*DATASET ENTRIES:*
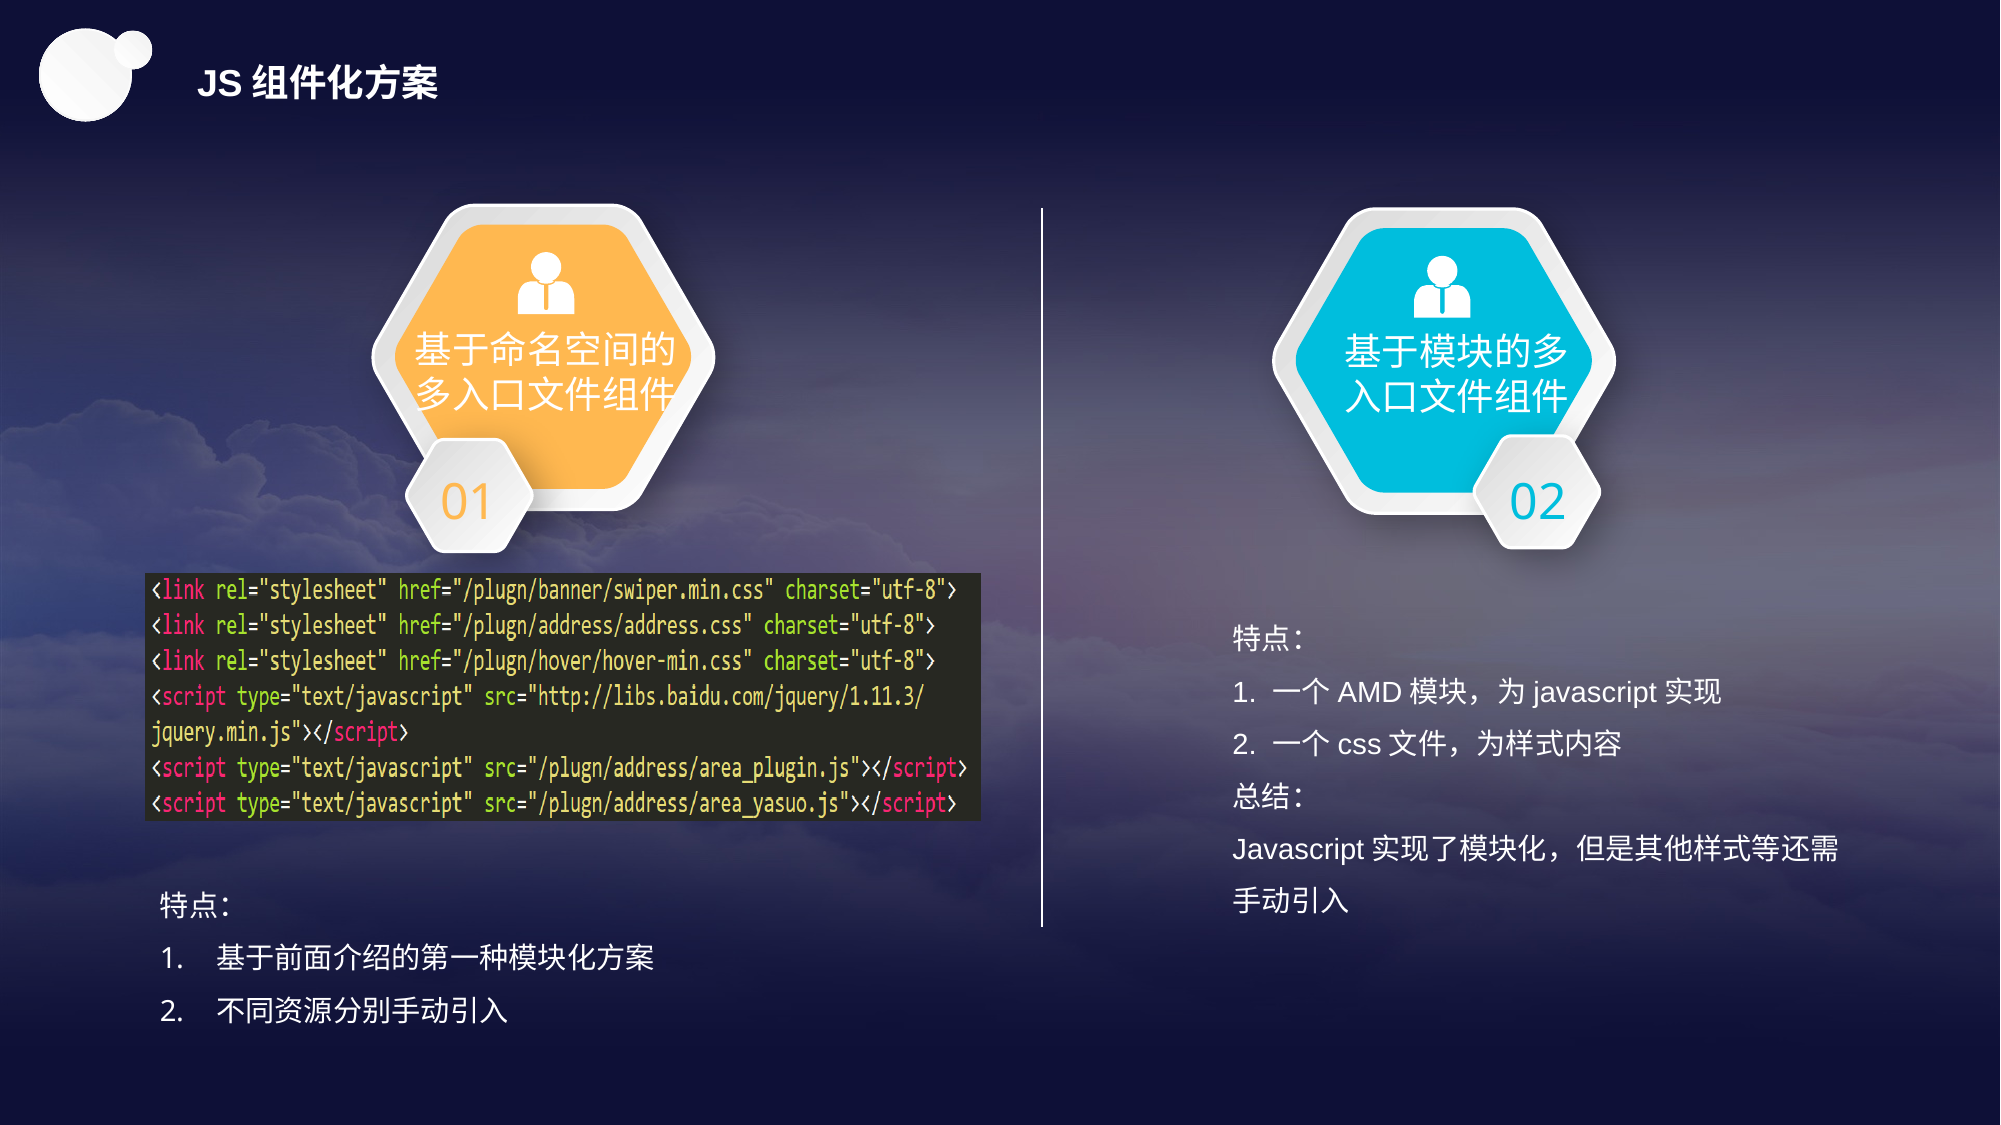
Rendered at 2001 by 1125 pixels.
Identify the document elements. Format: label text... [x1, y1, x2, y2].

text_box 特点： 1. 一个AMD模块，为javascript实现 2. 一个css文件，为样式内容 总结： Javascript实现了模块化，但是其他样式等还需手动引入 [1217, 595, 1879, 926]
text_box JS组件化方案 [182, 52, 939, 112]
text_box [371, 205, 716, 554]
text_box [113, 30, 153, 70]
picture [0, 0, 2000, 1125]
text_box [39, 28, 132, 122]
text_box 基于命名空间的多入口文件组件 [716, 318, 726, 469]
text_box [1272, 208, 1616, 554]
text_box 特点： 基于前面介绍的第一种模块化方案 不同资源分别手动引入 [145, 862, 788, 1035]
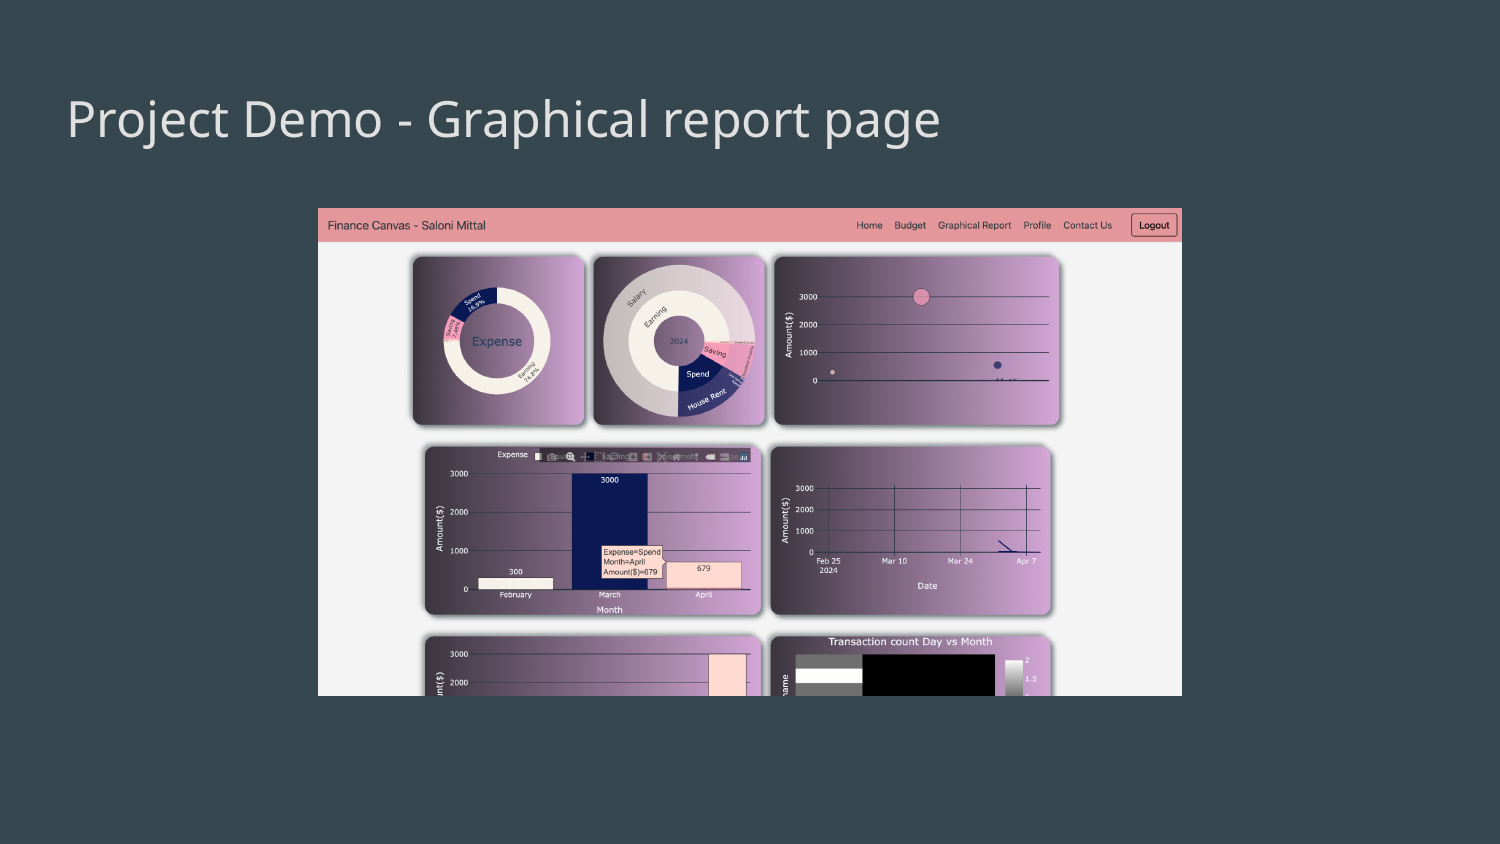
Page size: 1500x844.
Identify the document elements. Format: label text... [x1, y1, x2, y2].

picture [317, 208, 1182, 697]
title Project Demo - Graphical report page [51, 72, 1449, 167]
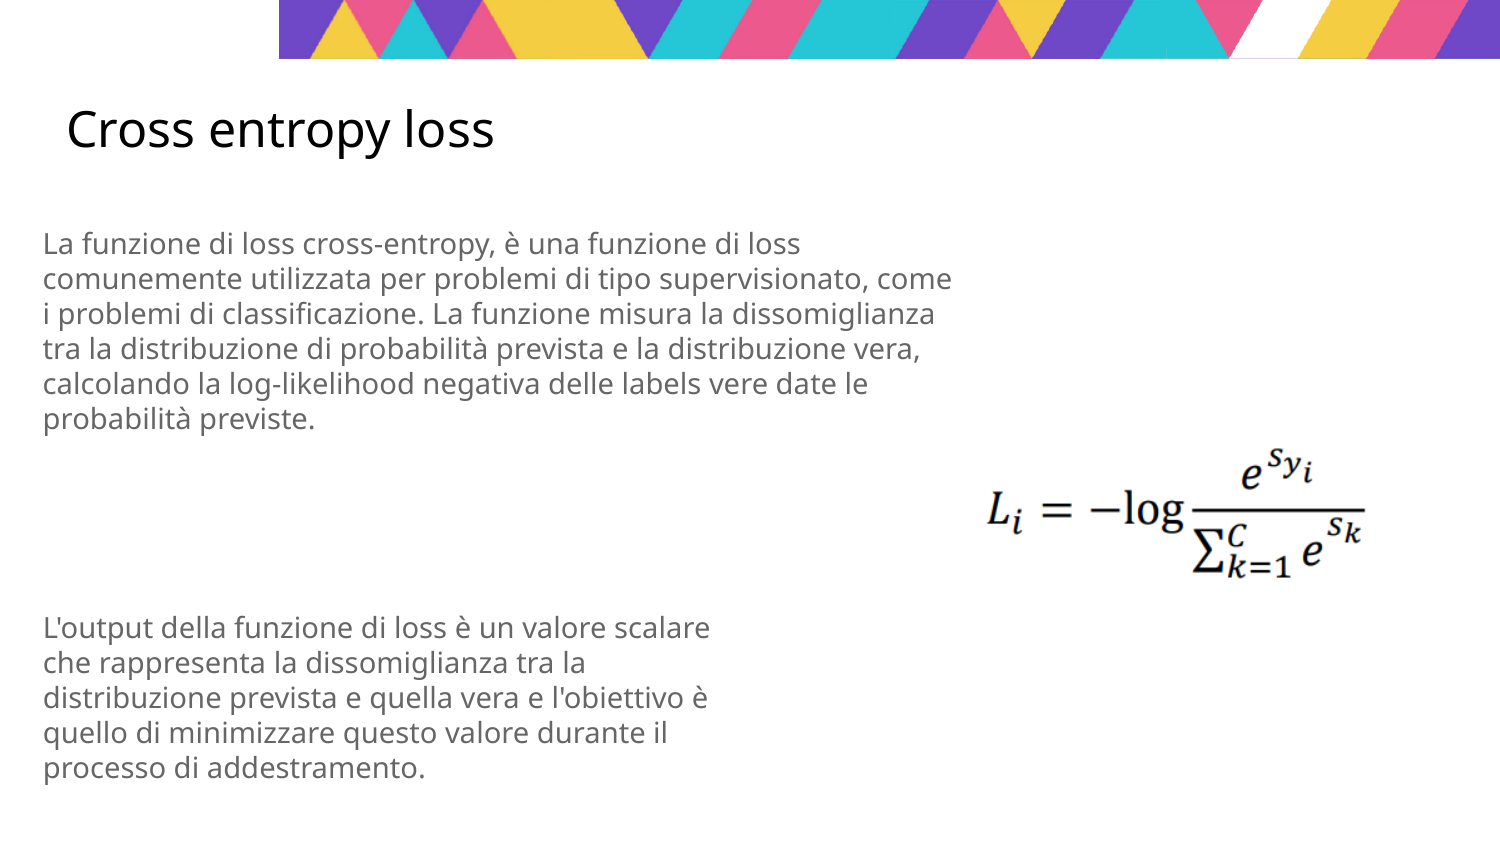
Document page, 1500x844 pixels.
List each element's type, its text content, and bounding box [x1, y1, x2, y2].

picture [0, 0, 1500, 844]
text_box La funzione di loss cross-entropy, è una funzione di loss comunemente utilizzata per problemi di tipo supervisionato, come i problemi di classificazione. La funzione misura la dissomiglianza tra la distribuzione di probabilità prevista e la distribuzione vera, calcolando la log-likelihood negativa delle labels vere date le probabilità previste. [27, 210, 970, 513]
title Cross entropy loss [51, 90, 1449, 173]
text_box L'output della funzione di loss è un valore scalare che rappresenta la dissomiglianza tra la distribuzione prevista e quella vera e l'obiettivo è quello di minimizzare questo valore durante il processo di addestramento. [27, 594, 750, 805]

*EXERCISE:*
Each entry above needs to be restated without a single word changed; skip the images.

*OUTPUT:*
Rendered at 2001 by 1125 pixels.
Identify the document elements. Format: label text... [x1, y1, x2, y2].

text_box 特点： 1. 一个AMD模块，为javascript实现 2. 一个css文件，为样式内容 总结： Javascript实现了模块化，但是其他样式等还需手动引入 [1217, 595, 1879, 926]
text_box JS组件化方案 [182, 52, 939, 112]
text_box [371, 205, 716, 554]
text_box [113, 30, 153, 70]
picture [0, 0, 2000, 1125]
text_box [39, 28, 132, 122]
text_box 基于命名空间的多入口文件组件 [716, 318, 726, 469]
text_box [1272, 208, 1616, 554]
text_box 特点： 基于前面介绍的第一种模块化方案 不同资源分别手动引入 [145, 862, 788, 1035]
Page size: 1500x844.
Identify the document elements. Format: label text... [x1, y1, x2, y2].

picture [317, 208, 1182, 697]
title Project Demo - Graphical report page [51, 72, 1449, 167]
Document page, 1500x844 pixels.
List each element's type, its text content, and bounding box [x1, y1, x2, y2].

picture [0, 0, 1500, 844]
text_box La funzione di loss cross-entropy, è una funzione di loss comunemente utilizzata per problemi di tipo supervisionato, come i problemi di classificazione. La funzione misura la dissomiglianza tra la distribuzione di probabilità prevista e la distribuzione vera, calcolando la log-likelihood negativa delle labels vere date le probabilità previste. [27, 210, 970, 513]
title Cross entropy loss [51, 90, 1449, 173]
text_box L'output della funzione di loss è un valore scalare che rappresenta la dissomiglianza tra la distribuzione prevista e quella vera e l'obiettivo è quello di minimizzare questo valore durante il processo di addestramento. [27, 594, 750, 805]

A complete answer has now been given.